What looked to be a good thing in the beginning with lots of promises made to us soon turned into a can of worms. After half a year of giving everything and receiving nothing, we felt it was time to talk. After half a year of negotiations it got no better. One of the only good things that came out of it, was that we were able to give a $1,000 scholarship to a CalPoly biology student. This was collection of donations and souvenir sales. None of this might have happened if CCSPA , a nonprofit under CA State Parks, had its way with Pacific Coast Peregrine Watch.

The Pacific Coast Peregrine Watch has been a fine running machine in which no one is compensated for anything and everything we have given has been with pride, honesty and integrity.

We felt that it was not right for them to take everything and give nothing in return.
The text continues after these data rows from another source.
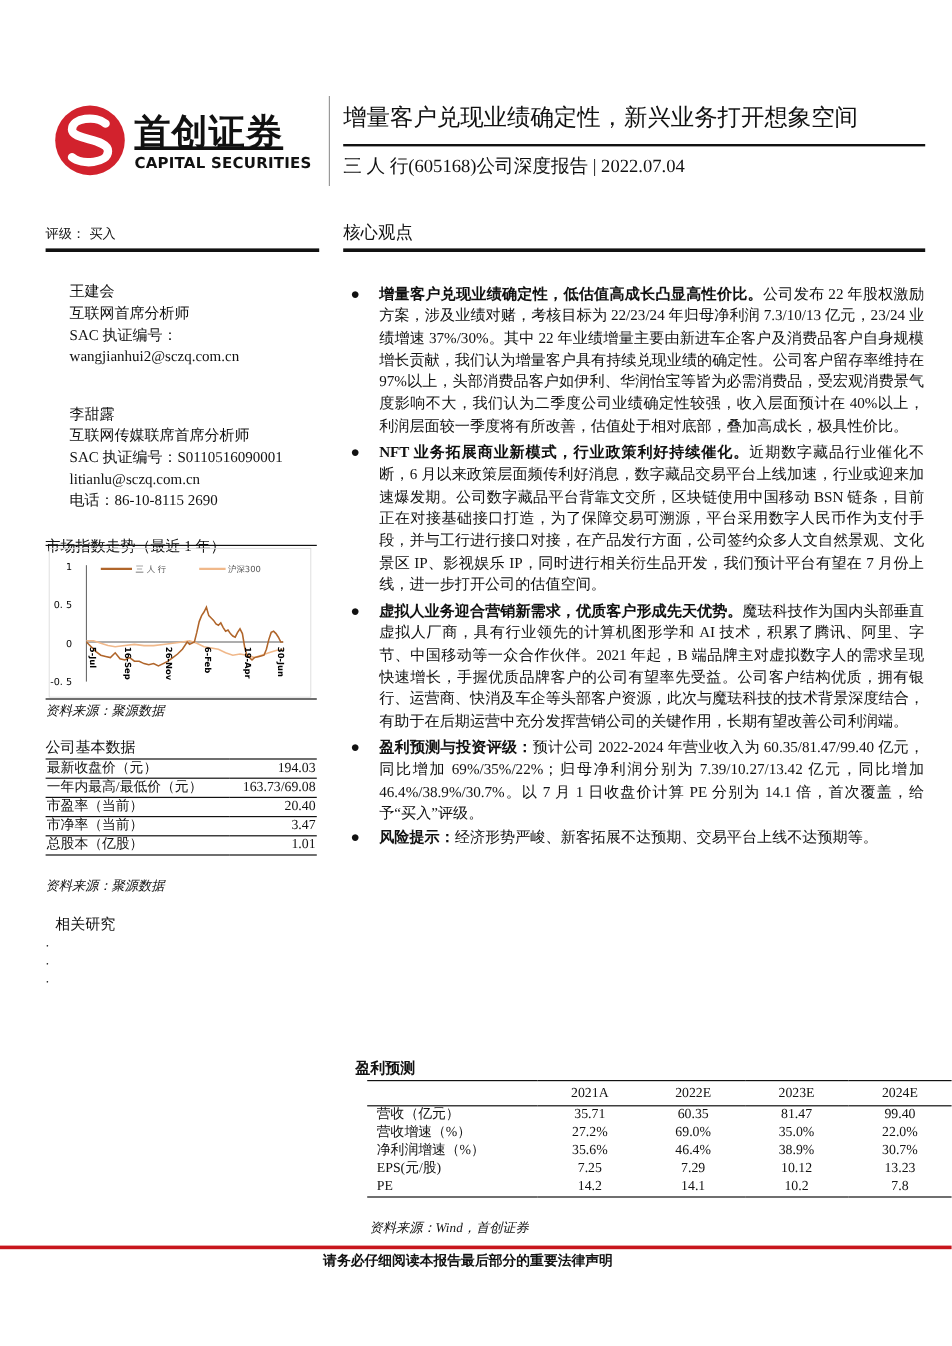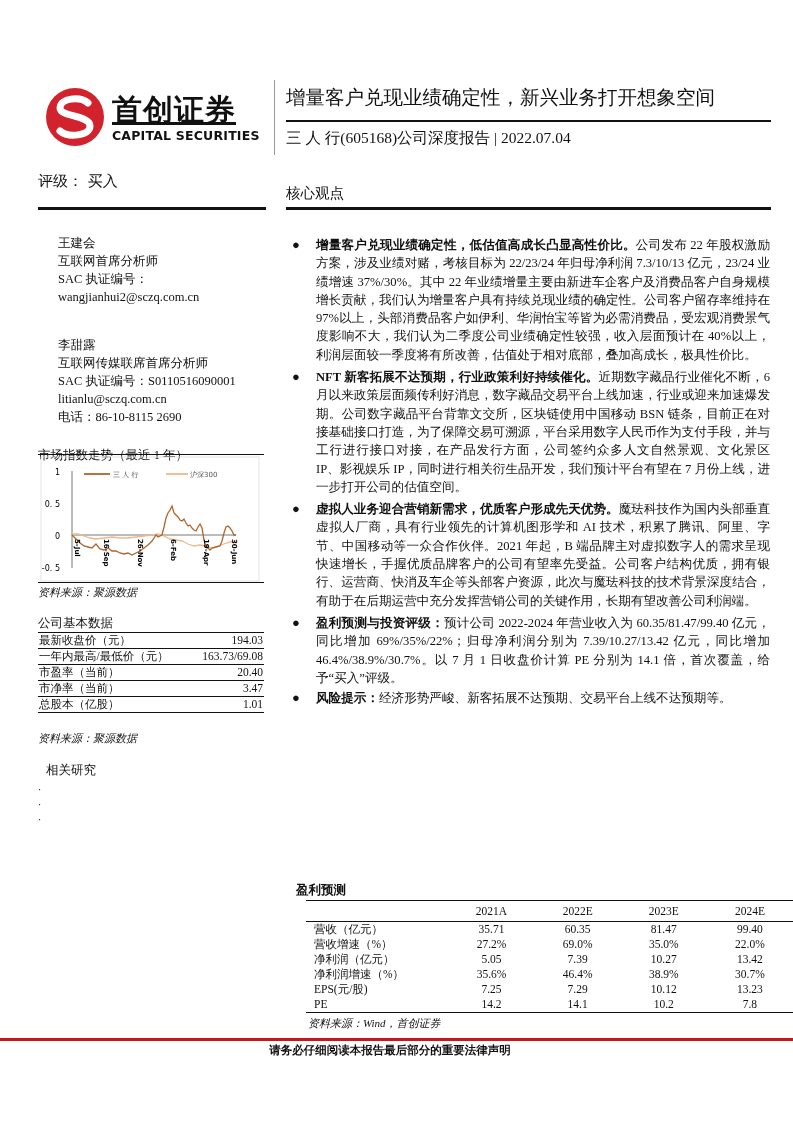--- a/index.html
+++ b/index.html
@@ -17,7 +17,7 @@
   .title { left:286px; top:84px; font-family:"DejaVu Sans","Liberation Sans",sans-serif; font-size:19.5px; color:#111; white-space:nowrap; }
   .title-rule { left:286px; top:120px; width:485px; height:2px; background:#111; }
   .subtitle { left:286px; top:128px; font-family:"Liberation Serif",serif; font-size:15.5px; white-space:nowrap; }
-  .rating { left:38px; top:172px; font-family:"DejaVu Sans","Liberation Sans",sans-serif; font-size:15px; }
+  .rating { left:38px; top:187px; font-family:"DejaVu Sans","Liberation Sans",sans-serif; font-size:11px; }
   .rating-rule { left:38px; top:207px; width:228px; height:3px; background:#111; }
   .core { left:286px; top:184px; font-family:"DejaVu Sans","Liberation Sans",sans-serif; font-size:14.5px; }
   .core-rule { left:286px; top:207px; width:485px; height:3px; background:#111; }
We ask for no financial support only that we be able to function, raise money for another CalPoly Biology Scholarship and pay our bills.

Bob still frequents the “Rock,” but very little this time of year. The young have been run off and the next breeding season is four months away, but we’ll be there to capture all the excitement in words and photos on our website.

Happy trails, Bob

*Item:   Bob And Heather had invested over 50K in equipment and thousands of hours to make all of this happen. We are sorry the powers that be cannot see how beneficial the Pacific Coast Peregrine Watch is in our community, in educating the public about the peregrines with first-hand observations at Morro Rock, only 196 yards to the diving board hole which has been a frequent nest site. People return year after year and often from great distance feeling a close participation in the work that we do.